Café Con Leche - Conversation and Support for People living with Multiple Sclerosis (MS)

November 4, 2014

The National MS Society offers a monthly telephone group held totally in Spanish.

We invite Hispanics/Latinos with MS to participate with us from the comfort of their home or office phone. The monthly calls are free. One Tuesday a month from October 2014-June 2015.


2 p.m. to 3:30 p.m. (EST)


  • November 11           
  • December 9            
  • January 13
  • February 10               
  • March 3                     
  • April 14
  • May 12
  • June 9

(Group is in recess –July through September. Subsequent dates TBA)

Grab your cup of coffee, sit back, and listen to the experiences of other people with MS.

Take this opportunity to talk about your concerns and meet others who understand your situation. Topics will focus on areas of interest to people living with MS.  Additionally, experts from different areas of specialization in MS will join us to speak about important topics in MS care.

For more information or to register call 1-800-344-4867, option 3

The group is open to new members at any time.

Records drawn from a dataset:
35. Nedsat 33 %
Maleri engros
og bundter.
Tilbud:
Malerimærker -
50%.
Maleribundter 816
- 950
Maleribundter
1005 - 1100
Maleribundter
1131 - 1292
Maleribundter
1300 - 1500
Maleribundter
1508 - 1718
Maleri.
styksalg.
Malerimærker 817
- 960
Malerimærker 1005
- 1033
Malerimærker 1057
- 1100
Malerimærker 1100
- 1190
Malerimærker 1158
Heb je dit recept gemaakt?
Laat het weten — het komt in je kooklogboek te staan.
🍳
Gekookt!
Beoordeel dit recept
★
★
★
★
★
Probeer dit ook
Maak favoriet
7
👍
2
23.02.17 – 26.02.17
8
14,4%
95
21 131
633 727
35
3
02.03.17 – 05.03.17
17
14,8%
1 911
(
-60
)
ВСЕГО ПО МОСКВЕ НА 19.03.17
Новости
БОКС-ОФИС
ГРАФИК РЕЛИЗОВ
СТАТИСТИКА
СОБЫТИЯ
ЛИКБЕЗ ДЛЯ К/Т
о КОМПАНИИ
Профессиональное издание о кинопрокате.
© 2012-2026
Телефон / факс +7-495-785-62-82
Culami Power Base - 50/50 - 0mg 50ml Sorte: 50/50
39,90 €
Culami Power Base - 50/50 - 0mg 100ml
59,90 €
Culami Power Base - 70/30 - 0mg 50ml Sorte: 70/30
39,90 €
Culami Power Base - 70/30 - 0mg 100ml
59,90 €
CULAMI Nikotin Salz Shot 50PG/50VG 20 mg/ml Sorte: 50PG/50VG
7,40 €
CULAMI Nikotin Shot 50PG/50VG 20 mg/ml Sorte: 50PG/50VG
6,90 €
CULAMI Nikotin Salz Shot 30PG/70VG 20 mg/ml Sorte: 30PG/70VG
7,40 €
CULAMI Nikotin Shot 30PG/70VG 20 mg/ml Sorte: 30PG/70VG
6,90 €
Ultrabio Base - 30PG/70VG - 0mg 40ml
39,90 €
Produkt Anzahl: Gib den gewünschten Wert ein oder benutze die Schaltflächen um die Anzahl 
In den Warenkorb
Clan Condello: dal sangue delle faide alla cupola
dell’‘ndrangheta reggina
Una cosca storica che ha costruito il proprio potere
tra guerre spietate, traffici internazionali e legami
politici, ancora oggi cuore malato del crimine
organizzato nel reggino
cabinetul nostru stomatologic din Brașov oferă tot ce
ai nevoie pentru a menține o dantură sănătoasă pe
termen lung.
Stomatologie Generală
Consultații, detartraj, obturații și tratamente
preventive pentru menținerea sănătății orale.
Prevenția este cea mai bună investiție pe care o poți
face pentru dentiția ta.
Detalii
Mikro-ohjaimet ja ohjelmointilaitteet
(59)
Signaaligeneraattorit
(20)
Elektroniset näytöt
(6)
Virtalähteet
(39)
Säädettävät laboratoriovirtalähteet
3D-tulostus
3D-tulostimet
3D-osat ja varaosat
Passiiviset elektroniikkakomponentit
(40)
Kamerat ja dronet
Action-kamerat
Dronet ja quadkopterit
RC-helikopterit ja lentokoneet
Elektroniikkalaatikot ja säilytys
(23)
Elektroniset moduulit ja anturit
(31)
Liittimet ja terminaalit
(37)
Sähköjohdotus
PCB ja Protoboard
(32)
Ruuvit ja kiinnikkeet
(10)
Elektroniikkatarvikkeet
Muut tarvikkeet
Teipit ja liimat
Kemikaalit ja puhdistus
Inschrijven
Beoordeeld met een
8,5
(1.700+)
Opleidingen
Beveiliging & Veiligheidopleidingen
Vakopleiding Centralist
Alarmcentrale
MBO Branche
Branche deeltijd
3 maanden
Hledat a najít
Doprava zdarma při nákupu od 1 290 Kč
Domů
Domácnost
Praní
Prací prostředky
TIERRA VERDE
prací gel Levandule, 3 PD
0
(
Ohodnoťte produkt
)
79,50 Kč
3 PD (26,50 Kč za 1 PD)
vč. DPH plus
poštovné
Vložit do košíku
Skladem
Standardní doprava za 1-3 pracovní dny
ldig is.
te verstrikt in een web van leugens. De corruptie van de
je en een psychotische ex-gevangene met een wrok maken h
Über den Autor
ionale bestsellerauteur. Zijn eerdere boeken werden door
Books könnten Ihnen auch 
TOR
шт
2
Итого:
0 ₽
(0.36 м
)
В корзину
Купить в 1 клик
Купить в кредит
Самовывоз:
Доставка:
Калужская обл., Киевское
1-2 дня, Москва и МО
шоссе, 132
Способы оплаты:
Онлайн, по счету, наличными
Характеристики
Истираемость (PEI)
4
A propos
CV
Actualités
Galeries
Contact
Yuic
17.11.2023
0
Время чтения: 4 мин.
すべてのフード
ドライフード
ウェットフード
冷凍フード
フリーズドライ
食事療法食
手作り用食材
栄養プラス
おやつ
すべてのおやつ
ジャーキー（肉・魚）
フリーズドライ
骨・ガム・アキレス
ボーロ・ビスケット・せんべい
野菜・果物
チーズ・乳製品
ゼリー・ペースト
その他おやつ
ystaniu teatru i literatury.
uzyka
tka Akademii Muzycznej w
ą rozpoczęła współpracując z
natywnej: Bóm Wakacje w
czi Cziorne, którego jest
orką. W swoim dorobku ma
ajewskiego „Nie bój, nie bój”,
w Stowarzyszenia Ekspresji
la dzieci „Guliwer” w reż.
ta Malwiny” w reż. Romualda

Task set >>
A. In the Café Con Leche announcement, during what hours are the monthly calls held?
B. Which call dates does the Café Con Leche announcement list?
C. Write the next part of the Café Con Leche announcement, picking up after its last sentence.

Responses >>
A. 2 p.m. to 3:30 p.m. (EST)

B. November 11, December 9, January 13, February 10, March 3, April 14, May 12, June 9

C.
NOTE: You can also connect directly with the conference call by dialing in at: 1-888-262-0101

Early and ongoing treatment with an FDA-approved therapy can make a difference for people with multiple sclerosis. Learn about your options by talking to your health care professional and contacting the National MS Society or 1-800-FIGHT-MS (1-800-344-4867).

About Multiple Sclerosis

Multiple sclerosis is an unpredictable, often disabling disease of the central nervous system that disrupts the flow of information within the brain, and between the brain and body. Symptoms range from numbness and tingling to blindness and paralysis. The progress, severity and specific symptoms of MS in any one person cannot yet be predicted, but advances in research and treatment are leading to better understanding and moving us closer to a world free of MS. Most people with MS are diagnosed between the ages of 20 and 50, with at least two to three times more women than men being diagnosed with the disease. MS affects more than 2.3 million people worldwide.